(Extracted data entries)
⟨

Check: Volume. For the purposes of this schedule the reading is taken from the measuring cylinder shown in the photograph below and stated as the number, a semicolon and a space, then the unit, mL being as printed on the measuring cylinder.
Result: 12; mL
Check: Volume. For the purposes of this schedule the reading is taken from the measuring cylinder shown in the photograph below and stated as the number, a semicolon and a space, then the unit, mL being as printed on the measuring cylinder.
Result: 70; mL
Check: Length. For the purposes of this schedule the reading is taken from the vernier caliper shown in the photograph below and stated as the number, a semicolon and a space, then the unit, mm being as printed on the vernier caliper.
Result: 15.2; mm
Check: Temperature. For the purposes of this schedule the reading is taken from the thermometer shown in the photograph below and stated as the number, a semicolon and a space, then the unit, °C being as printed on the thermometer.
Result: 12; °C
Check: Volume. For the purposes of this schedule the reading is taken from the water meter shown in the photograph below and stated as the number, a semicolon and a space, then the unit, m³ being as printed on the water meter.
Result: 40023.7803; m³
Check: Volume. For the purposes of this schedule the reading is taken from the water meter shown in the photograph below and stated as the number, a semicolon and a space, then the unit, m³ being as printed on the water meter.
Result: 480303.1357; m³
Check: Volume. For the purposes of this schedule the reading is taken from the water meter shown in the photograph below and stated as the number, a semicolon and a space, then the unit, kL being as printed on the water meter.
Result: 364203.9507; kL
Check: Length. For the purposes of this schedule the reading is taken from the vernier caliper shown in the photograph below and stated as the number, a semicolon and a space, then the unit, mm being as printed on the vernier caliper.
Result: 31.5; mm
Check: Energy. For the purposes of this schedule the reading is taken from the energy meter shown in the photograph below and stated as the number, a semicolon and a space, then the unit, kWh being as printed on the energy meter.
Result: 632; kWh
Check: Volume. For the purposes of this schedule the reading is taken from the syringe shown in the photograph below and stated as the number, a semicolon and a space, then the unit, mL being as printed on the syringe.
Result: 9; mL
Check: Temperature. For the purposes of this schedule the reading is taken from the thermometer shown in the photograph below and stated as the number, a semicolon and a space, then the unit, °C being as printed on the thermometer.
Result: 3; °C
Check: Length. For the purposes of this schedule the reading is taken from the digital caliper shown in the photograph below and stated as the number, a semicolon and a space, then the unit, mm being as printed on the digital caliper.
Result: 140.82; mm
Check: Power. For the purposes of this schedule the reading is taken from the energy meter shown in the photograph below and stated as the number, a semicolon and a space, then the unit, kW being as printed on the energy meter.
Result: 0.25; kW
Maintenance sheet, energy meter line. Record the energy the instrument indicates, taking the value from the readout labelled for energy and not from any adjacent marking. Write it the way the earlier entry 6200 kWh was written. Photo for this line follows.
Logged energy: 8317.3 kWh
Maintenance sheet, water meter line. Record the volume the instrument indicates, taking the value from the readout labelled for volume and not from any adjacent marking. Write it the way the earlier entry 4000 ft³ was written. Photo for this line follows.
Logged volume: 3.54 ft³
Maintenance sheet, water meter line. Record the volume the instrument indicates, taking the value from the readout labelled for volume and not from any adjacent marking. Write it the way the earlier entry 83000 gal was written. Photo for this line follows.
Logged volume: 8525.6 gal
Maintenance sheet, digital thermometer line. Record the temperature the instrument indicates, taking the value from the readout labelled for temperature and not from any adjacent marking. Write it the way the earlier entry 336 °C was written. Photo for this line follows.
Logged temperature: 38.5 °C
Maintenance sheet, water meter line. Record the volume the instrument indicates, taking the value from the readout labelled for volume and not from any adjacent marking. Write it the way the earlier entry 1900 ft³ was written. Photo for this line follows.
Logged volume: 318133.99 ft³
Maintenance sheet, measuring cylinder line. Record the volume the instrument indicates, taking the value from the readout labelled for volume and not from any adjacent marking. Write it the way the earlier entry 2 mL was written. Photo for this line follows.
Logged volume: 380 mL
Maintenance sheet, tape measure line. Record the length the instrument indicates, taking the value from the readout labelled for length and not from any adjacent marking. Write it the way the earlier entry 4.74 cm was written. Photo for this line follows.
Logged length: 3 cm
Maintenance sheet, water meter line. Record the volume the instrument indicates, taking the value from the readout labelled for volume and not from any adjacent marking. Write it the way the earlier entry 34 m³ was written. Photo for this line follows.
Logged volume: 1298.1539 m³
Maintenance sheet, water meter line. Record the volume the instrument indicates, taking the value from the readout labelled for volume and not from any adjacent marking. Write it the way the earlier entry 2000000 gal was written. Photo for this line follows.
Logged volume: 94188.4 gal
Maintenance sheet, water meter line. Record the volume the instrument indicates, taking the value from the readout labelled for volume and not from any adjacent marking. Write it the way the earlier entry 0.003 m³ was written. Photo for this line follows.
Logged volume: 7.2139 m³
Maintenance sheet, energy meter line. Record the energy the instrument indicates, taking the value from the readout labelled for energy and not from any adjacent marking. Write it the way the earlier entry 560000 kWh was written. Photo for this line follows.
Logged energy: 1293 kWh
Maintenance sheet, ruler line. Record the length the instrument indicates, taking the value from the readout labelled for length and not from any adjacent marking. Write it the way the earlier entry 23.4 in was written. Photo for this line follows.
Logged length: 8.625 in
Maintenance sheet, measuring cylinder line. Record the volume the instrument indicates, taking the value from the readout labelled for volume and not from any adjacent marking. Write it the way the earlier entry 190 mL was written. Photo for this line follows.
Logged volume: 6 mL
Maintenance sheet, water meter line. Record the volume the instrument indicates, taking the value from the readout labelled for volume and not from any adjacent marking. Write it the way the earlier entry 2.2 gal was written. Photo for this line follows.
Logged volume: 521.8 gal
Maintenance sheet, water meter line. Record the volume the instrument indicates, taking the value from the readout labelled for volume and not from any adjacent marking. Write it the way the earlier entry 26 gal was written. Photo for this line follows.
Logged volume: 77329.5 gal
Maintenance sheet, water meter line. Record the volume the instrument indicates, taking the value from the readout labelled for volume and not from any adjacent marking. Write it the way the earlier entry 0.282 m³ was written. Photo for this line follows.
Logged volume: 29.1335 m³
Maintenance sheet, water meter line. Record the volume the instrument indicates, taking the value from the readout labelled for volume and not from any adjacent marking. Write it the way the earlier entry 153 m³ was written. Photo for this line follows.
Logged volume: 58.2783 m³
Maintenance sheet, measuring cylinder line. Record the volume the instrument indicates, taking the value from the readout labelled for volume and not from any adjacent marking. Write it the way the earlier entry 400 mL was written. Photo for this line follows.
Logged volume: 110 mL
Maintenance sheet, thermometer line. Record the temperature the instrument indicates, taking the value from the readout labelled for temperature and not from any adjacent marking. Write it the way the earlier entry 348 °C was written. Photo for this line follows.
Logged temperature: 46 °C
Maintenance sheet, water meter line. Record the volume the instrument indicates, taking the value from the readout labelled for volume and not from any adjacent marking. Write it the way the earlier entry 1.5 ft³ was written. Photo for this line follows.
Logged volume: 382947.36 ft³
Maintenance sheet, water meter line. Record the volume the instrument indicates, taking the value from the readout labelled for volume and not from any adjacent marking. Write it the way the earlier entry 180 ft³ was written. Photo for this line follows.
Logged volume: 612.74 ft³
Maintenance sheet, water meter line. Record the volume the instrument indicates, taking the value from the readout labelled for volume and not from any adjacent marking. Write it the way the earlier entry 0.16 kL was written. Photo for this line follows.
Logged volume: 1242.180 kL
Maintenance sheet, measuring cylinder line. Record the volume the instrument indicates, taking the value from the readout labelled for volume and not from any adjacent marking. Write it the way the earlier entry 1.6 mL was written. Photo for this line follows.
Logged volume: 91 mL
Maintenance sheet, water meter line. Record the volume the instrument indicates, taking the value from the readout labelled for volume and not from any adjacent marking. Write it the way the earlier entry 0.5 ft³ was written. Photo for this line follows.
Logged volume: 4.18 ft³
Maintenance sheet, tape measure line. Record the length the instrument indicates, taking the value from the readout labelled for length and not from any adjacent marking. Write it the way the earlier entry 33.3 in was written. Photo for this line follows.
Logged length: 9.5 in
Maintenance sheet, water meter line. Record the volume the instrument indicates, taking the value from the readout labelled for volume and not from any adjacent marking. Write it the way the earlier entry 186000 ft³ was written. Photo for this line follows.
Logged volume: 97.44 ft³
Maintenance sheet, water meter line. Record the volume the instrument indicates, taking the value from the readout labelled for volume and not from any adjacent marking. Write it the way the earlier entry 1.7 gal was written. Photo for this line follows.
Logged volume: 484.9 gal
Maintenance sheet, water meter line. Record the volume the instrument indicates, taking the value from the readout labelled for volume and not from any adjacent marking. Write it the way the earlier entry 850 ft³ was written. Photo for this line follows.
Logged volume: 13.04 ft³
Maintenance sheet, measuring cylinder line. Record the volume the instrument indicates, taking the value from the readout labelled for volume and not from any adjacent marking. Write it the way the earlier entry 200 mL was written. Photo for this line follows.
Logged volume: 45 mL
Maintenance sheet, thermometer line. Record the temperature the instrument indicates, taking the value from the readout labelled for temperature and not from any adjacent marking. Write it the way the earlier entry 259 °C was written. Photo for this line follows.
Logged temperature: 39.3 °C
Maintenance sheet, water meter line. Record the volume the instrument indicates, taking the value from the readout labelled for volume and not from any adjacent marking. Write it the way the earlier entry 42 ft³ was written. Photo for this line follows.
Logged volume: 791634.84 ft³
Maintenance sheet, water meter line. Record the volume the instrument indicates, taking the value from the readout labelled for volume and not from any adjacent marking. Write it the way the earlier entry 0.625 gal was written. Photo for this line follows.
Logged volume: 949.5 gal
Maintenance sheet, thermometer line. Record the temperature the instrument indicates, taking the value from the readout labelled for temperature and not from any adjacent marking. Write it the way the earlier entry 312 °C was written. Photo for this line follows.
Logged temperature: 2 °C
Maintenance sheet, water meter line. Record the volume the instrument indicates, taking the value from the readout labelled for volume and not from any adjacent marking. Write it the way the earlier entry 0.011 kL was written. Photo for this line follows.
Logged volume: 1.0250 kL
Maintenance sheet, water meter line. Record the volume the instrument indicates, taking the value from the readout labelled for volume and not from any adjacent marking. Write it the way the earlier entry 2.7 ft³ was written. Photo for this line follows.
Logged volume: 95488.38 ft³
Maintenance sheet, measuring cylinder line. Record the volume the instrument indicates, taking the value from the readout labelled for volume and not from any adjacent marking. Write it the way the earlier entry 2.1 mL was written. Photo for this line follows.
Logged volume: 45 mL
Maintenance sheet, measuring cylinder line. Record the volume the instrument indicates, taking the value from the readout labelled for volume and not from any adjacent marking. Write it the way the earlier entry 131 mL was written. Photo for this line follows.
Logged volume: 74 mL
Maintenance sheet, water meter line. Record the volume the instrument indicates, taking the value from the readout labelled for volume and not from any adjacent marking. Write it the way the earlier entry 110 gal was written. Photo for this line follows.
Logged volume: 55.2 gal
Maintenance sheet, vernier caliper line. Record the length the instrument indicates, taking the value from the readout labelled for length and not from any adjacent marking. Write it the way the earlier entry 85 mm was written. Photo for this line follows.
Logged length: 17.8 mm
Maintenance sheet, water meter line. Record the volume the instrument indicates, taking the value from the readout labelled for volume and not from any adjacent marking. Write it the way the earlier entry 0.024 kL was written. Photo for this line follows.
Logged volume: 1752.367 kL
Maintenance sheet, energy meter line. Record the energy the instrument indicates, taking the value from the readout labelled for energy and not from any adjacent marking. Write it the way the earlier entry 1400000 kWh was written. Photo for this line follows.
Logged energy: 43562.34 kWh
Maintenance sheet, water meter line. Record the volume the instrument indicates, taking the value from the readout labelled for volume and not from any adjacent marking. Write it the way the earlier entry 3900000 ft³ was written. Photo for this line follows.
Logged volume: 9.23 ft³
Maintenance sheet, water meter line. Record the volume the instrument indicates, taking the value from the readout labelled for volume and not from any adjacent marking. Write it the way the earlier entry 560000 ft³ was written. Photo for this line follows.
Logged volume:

⟩

**Try it:**
Write out, word for word, the lines of the listing that begin at the line containing "kL being as printed on the water meter." and stop after the line containing "Result: 364203.9507; kL".

**Finished task:**
Check: Volume. For the purposes of this schedule the reading is taken from the water meter shown in the photograph below and stated as the number, a semicolon and a space, then the unit, kL being as printed on the water meter.
Result: 364203.9507; kL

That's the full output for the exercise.